---- Listed records

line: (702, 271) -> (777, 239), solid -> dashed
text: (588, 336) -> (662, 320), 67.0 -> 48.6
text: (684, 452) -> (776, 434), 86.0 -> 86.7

--------
---- Listed records

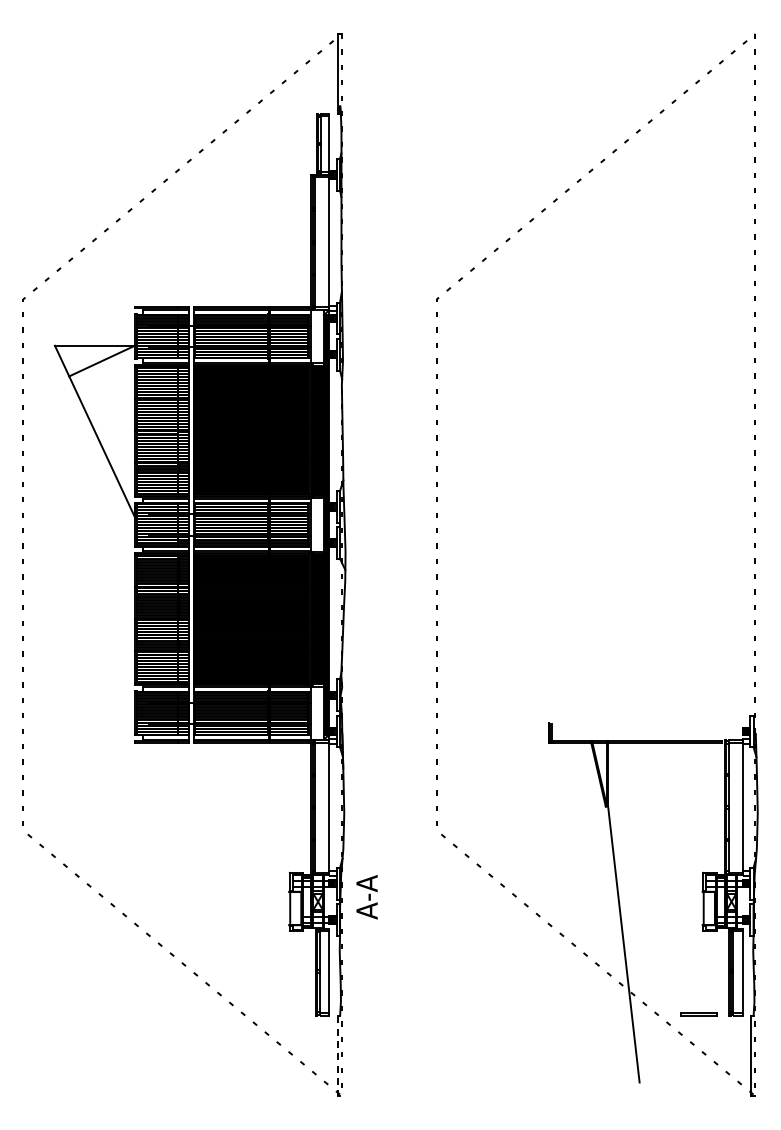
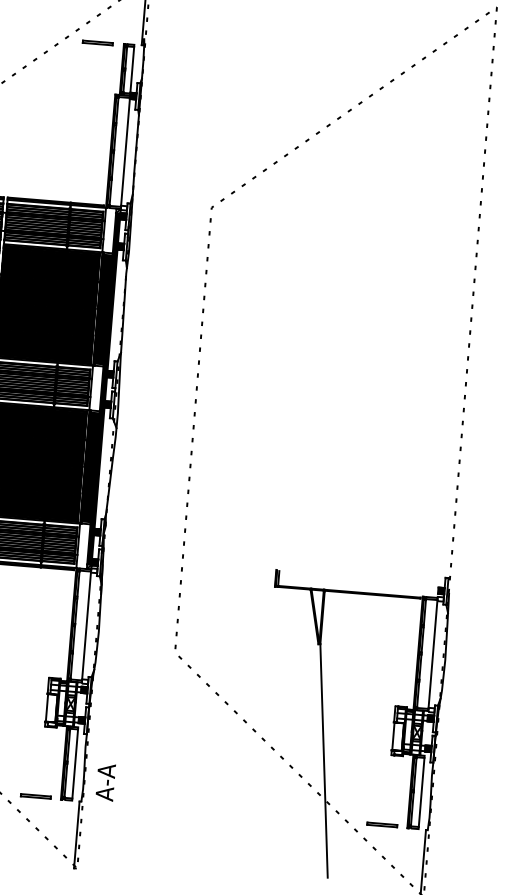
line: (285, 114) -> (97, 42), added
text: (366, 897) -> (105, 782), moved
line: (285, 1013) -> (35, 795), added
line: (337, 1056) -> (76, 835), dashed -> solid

--------

__Assigned task__: Output the lines above between the one holding "line: (702, 271)" and the one holding "text: (684, 452) -> (776, 434), 86.0 -> 86.7", inclusive, with nothing before or after them.

__Exercise output__:
line: (702, 271) -> (777, 239), solid -> dashed
text: (588, 336) -> (662, 320), 67.0 -> 48.6
text: (684, 452) -> (776, 434), 86.0 -> 86.7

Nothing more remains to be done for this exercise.